RECORDS TO PROCESS =>
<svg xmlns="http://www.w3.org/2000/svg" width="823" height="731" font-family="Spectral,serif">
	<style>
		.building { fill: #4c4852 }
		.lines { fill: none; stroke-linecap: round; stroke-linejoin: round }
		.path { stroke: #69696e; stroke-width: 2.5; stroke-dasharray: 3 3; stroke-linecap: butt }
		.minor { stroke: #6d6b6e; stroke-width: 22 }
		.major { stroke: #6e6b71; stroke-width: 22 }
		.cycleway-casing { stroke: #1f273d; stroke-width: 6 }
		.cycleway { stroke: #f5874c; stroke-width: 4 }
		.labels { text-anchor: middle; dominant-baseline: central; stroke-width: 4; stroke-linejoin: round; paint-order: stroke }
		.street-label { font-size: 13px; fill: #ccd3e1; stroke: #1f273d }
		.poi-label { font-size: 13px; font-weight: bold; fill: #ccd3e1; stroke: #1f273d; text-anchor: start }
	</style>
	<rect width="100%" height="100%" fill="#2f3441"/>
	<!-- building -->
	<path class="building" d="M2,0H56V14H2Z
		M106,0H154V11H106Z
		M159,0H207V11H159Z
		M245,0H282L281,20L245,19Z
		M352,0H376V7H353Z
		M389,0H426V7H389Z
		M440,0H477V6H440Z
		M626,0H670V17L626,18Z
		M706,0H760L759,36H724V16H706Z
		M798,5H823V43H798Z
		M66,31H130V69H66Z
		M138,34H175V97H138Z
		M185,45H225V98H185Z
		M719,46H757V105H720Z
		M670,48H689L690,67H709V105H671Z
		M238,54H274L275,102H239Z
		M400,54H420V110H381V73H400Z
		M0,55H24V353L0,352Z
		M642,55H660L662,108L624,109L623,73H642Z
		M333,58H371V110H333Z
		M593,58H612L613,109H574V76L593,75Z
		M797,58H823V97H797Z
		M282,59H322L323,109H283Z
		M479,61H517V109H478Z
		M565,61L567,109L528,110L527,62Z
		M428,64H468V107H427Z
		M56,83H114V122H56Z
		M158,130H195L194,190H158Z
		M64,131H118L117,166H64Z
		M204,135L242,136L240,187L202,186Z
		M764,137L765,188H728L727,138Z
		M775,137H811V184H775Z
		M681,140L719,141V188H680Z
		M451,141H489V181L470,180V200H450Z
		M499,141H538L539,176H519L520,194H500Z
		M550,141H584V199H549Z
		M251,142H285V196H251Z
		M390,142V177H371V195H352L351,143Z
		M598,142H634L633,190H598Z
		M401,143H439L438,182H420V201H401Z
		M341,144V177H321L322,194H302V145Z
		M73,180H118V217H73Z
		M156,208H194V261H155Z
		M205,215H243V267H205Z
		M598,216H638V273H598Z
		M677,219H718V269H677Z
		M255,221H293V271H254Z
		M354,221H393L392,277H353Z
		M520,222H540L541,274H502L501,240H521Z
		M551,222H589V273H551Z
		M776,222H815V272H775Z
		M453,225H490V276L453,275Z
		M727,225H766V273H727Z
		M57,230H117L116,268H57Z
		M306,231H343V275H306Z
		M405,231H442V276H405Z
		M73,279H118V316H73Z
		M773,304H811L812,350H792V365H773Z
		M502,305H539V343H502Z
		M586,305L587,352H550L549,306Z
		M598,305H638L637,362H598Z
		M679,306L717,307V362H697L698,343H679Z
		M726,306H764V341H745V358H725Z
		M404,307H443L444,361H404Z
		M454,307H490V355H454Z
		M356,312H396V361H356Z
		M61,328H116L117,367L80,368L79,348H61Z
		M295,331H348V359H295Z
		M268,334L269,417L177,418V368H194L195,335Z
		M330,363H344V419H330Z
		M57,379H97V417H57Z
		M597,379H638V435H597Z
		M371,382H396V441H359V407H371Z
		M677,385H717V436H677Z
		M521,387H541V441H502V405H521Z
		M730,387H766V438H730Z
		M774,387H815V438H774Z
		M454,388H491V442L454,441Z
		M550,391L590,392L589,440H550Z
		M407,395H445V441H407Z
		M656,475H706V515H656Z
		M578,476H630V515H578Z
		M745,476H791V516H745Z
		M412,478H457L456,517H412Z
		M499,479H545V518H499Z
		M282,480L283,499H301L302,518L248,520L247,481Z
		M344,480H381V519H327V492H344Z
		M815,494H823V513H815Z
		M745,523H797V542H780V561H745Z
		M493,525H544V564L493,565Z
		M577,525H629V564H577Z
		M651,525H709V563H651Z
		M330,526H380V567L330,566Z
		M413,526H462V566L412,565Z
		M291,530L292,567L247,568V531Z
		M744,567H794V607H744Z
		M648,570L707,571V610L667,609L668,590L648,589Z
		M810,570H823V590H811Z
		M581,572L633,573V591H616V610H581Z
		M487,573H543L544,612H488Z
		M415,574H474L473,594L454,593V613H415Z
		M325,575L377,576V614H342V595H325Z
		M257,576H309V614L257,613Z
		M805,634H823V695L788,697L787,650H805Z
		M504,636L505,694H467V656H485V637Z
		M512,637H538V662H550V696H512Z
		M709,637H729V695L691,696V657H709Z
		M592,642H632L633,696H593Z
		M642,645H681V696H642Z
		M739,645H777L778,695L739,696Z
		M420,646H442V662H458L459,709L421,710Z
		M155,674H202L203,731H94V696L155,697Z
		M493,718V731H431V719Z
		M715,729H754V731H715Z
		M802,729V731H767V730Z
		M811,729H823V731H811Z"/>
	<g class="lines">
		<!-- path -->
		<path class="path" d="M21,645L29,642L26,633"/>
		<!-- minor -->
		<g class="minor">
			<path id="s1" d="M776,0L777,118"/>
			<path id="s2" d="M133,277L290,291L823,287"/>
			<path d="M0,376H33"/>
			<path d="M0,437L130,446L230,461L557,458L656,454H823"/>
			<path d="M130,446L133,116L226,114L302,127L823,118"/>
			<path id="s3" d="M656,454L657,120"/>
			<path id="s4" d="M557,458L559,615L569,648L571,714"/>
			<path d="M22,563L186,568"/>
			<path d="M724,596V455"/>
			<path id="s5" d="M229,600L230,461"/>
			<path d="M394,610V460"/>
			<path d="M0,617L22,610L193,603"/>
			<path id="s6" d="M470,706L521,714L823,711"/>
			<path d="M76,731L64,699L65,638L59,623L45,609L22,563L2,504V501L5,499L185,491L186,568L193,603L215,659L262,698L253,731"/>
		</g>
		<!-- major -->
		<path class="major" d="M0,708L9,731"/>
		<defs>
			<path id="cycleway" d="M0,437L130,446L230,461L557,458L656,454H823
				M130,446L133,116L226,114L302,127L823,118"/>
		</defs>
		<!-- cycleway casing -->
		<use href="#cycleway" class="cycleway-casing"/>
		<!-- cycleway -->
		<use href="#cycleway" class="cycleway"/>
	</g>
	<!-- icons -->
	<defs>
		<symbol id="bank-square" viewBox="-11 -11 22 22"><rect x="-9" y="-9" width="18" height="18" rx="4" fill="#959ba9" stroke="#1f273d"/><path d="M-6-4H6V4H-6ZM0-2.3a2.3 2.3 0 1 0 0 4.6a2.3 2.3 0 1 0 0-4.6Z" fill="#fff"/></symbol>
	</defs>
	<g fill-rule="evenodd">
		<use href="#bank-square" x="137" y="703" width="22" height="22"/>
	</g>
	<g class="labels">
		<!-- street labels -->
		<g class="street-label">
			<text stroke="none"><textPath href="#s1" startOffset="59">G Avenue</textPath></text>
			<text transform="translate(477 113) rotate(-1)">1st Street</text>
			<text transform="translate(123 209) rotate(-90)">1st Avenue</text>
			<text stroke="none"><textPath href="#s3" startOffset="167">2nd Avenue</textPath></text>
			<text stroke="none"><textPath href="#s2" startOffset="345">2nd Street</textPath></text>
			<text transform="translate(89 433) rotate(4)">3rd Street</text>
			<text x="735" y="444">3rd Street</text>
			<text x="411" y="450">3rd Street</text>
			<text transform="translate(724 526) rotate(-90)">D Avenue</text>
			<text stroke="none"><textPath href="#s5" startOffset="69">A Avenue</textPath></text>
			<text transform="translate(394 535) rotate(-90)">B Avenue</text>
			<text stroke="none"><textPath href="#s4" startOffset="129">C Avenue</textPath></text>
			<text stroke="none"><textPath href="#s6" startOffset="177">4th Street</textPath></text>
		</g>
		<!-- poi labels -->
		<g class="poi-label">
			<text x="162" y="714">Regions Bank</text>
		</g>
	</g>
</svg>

ACTIVITY =>
Write down only how many lines of the entries above include the word "linecap".

WRITTEN ANSWER =>
2